**THE RECORDS**:
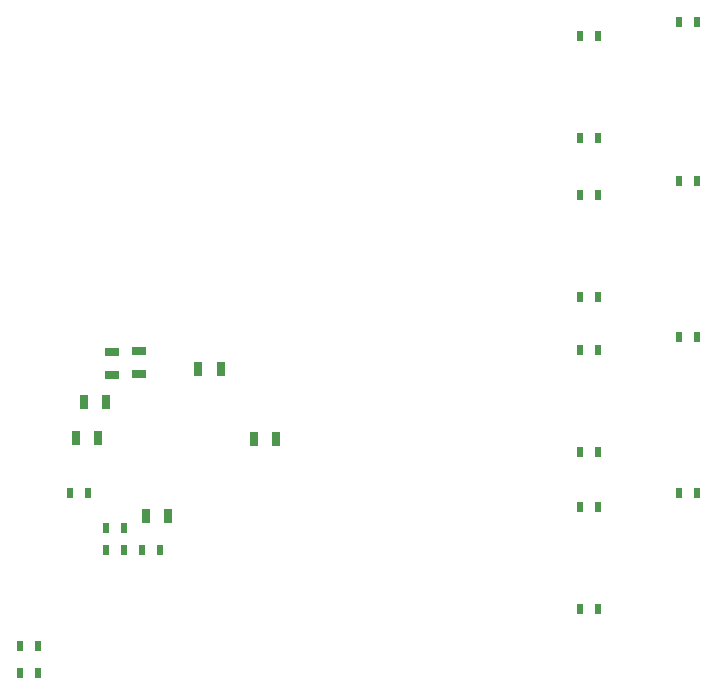
<source format=gbp>
G04*
G04 #@! TF.GenerationSoftware,Altium Limited,Altium Designer,19.1.9 (167)*
G04*
G04 Layer_Color=128*
%FSLAX25Y25*%
%MOIN*%
G70*
G01*
G75*
%ADD20R,0.01968X0.03543*%
%ADD22R,0.02756X0.05118*%
%ADD43R,0.05118X0.02756*%
D20*
X253047Y227500D02*
D03*
X258953D02*
D03*
X253047Y122500D02*
D03*
X258953D02*
D03*
X253047Y70500D02*
D03*
X258953D02*
D03*
X253047Y174500D02*
D03*
X258953D02*
D03*
X33447Y19500D02*
D03*
X39353D02*
D03*
X33347Y10500D02*
D03*
X39253D02*
D03*
X220047Y32000D02*
D03*
X225953D02*
D03*
X220047Y66000D02*
D03*
X225953D02*
D03*
X220047Y223000D02*
D03*
X225953D02*
D03*
X220047Y189000D02*
D03*
X225953D02*
D03*
X220047Y170000D02*
D03*
X225953D02*
D03*
X220047Y136000D02*
D03*
X225953D02*
D03*
X220094Y118047D02*
D03*
X226000D02*
D03*
X220094Y84047D02*
D03*
X226000D02*
D03*
X50047Y70500D02*
D03*
X55953D02*
D03*
X62047Y59000D02*
D03*
X67953D02*
D03*
X62047Y51500D02*
D03*
X67953D02*
D03*
X79953D02*
D03*
X74047D02*
D03*
D22*
X62000Y101000D02*
D03*
X54520D02*
D03*
X100240Y112000D02*
D03*
X92760D02*
D03*
X111260Y88500D02*
D03*
X118740D02*
D03*
X82740Y63000D02*
D03*
X75260D02*
D03*
X59500Y89000D02*
D03*
X52020D02*
D03*
D43*
X73000Y110260D02*
D03*
Y117740D02*
D03*
X64000Y117480D02*
D03*
Y110000D02*
D03*
M02*

</source>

**DIRECTIVE**: What is needed is the whole listing again, exactly as written, with the images left out.

**ANSWER SECTION**:
<source format=gbp>
G04*
G04 #@! TF.GenerationSoftware,Altium Limited,Altium Designer,19.1.9 (167)*
G04*
G04 Layer_Color=128*
%FSLAX25Y25*%
%MOIN*%
G70*
G01*
G75*
%ADD20R,0.01968X0.03543*%
%ADD22R,0.02756X0.05118*%
%ADD43R,0.05118X0.02756*%
D20*
X253047Y227500D02*
D03*
X258953D02*
D03*
X253047Y122500D02*
D03*
X258953D02*
D03*
X253047Y70500D02*
D03*
X258953D02*
D03*
X253047Y174500D02*
D03*
X258953D02*
D03*
X33447Y19500D02*
D03*
X39353D02*
D03*
X33347Y10500D02*
D03*
X39253D02*
D03*
X220047Y32000D02*
D03*
X225953D02*
D03*
X220047Y66000D02*
D03*
X225953D02*
D03*
X220047Y223000D02*
D03*
X225953D02*
D03*
X220047Y189000D02*
D03*
X225953D02*
D03*
X220047Y170000D02*
D03*
X225953D02*
D03*
X220047Y136000D02*
D03*
X225953D02*
D03*
X220094Y118047D02*
D03*
X226000D02*
D03*
X220094Y84047D02*
D03*
X226000D02*
D03*
X50047Y70500D02*
D03*
X55953D02*
D03*
X62047Y59000D02*
D03*
X67953D02*
D03*
X62047Y51500D02*
D03*
X67953D02*
D03*
X79953D02*
D03*
X74047D02*
D03*
D22*
X62000Y101000D02*
D03*
X54520D02*
D03*
X100240Y112000D02*
D03*
X92760D02*
D03*
X111260Y88500D02*
D03*
X118740D02*
D03*
X82740Y63000D02*
D03*
X75260D02*
D03*
X59500Y89000D02*
D03*
X52020D02*
D03*
D43*
X73000Y110260D02*
D03*
Y117740D02*
D03*
X64000Y117480D02*
D03*
Y110000D02*
D03*
M02*

</source>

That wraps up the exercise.